Yes, I know.

The deep state is a feeble concept.

It is a paranoid fantasy that presupposes a dark power operating far below the surface of the visible state.

It is a hazy notion best suited for stoking conspiracy theories, as in Turkey, where it connotes a military and security apparatus supposedly conspiring against the elected government.

And it is not hard to imagine Recep Tayyip Erdogan, were he to be brought down by a coup that actually succeeded, or Donald Trump, if subjected to impeachment proceedings following the midterm elections, exclaiming disingenuously on Twitter that the deep state had done him in.

And yet…

I pored over, last week, the prepublication excerpts from Bob Woodward’s book—whose title seems a conjunction of “fury” and “Lear”—that depict an odd strain of resistance pitting the apparatus of American government against the whims, fantasies, and rages of a Shakespearean president writ small.

I took in the astounding anonymous piece penned in the New York Times by a “senior official in the Trump administration” who identified himself as a member of the “quiet resistance within the administration of people choosing to put country first” in order to “preserve our democratic institutions” in the face of the erratic decisions of the commander in chief.

And in my mind I replayed the overwhelming images from the funeral of John McCain, that American great, who pulled off the feat of gathering about his remains in Washington’s National Cathedral every honest (or at least normal) steward of the American state.

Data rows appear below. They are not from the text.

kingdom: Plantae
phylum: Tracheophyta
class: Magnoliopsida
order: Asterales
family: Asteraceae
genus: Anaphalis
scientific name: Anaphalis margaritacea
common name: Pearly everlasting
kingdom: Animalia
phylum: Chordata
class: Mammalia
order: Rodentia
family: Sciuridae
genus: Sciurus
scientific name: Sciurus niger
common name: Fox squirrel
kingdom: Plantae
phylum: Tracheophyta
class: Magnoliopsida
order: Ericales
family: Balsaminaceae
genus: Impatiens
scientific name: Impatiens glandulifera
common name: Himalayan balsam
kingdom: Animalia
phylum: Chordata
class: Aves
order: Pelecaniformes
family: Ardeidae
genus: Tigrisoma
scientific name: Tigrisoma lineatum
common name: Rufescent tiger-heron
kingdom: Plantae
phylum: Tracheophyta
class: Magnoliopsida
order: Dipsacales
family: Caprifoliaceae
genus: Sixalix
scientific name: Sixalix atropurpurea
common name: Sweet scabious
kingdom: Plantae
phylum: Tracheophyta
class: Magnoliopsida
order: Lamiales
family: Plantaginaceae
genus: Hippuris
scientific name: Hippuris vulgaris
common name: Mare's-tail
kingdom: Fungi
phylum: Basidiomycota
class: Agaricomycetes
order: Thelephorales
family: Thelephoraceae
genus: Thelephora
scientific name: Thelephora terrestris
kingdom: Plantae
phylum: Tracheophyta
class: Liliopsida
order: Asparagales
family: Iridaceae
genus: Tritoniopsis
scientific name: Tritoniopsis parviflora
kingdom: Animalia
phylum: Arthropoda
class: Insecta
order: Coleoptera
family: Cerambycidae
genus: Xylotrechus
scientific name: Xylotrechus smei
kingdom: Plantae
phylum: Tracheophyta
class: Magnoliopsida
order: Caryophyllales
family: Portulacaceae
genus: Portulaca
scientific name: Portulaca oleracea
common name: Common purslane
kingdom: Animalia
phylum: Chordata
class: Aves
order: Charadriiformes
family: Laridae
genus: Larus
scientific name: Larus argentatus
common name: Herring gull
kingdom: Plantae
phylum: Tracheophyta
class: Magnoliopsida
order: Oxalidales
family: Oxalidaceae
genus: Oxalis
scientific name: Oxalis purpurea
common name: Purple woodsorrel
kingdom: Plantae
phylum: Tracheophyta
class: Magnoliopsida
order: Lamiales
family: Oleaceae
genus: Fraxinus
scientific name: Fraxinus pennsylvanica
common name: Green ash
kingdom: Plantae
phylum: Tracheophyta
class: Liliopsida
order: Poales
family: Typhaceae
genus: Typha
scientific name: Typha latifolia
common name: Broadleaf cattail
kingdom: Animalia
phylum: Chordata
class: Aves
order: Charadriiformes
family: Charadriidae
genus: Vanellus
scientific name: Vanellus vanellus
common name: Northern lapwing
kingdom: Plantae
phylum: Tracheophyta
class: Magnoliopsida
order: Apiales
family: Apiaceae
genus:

True images do not require interpreters, and singularly so when the image is historic, but, from honorable Democrats to decent Republicans, from Barack Obama to George W. Bush (rehabilitated by contrast with the present occupant of the White House), from public servants of all persuasions (possibly including the author of the anonymous op-ed, who, like a sort of Fantômas or masked avenger, may well have been there, anonymous amid the throng of mourners), from neo-cons to neo-progs, from academic aristocrats to all those who, regardless of their political affiliation, refuse to make a game of love of country and the deep interests of the United States—all were present, all, as if to express their muted opposition to the testosterone-addled child president, who was off playing golf.

So call it what you will.

Instead of deep state, one might opt for “deep nation.”

One might refer to the great American political culture—with its better angels reawakened, as they often are, by death and grief.

Or one might speak of the enlightened segment of a technocracy that we thought to be amnesiac, planed down by norms, fanatic about accounting lines, and obsessed with economistic smoothing, but which, in the expanding desert, is one of the last places where some concern for the public good survives.

The result is there to see.

If President Strangelove has not yet launched a nuclear attack on Iran…

If he has been content thus far to preen with similarly hypercoiffed Kim Jong-un…

If the letter in which he was to inform the South Koreans of his decision to disrupt relations with them did not arrive because it inexplicably went missing at the last minute…

If Trump’s troupe has not won more decisively beyond the borders of the United States, if the unprecedentedly populous parade of dim-witted Grand Guignol politicians popping up in Italy, Turkey, Hungary, Poland, Sweden, and Brexit-bound Britain, if the epidemic of madness (truly, madness) blowing down the corridors of power and across the world stage has not yet extended its ravages quite as far as it might have…

If Matteo Salvini hesitates to pull Italy out of the European Union and the euro zone, if Erdogan has not yet added to his Ottoman Versailles a replica of the Conciergerie in which to jail the last of Turkey’s democrats, if Viktor Orban delays reconstituting the Iron Guard and Jarosław Kaczynski’s clique has not yet mandated the wearing of hair shirts in Poland’s schools, if Britain’s Boris Johnson has had to throw in the towel and disappear, at least temporarily…

If, in a word, rational argument has not yet yielded entirely to invective, diplomacy to expletives, planning to drunken caprice, if the great symphony of nations has not yet become a din of pots and pans, if the contemplative chess matches that made up the Great Game of planetary strategy have not yet turned into duels with lines of coke or crack—in short, if the nutcases who govern two-thirds of the planet have not all kicked over the table and if the global political clowns have for the moment settled for saying “Stop me before I do something I’ll regret,” it is thanks to this deep state.

That may not be very democratic.

And it will not reassure those who confuse love of the agora with idolatry of the people and hatred for elites.

But in this precarious time when the world seems not only unhinged but in free fall, confronted with the circus that politics has become in nearly every corner of the world, where even at the highest levels we see the triumph of slurs, taunts, insults, hatred, nastiness, and vulgarity, in the face of warlords and would-be kings whose steroid-swollen speeches and rabble-rousing slogans are tearing the social fabric to bloody shreds, there remain these: the steadying power of institutional memory; phantom politics in the same sense as a phantom limb; fragments of high culture and of yesterday’s democratic genius. And those are saving graces.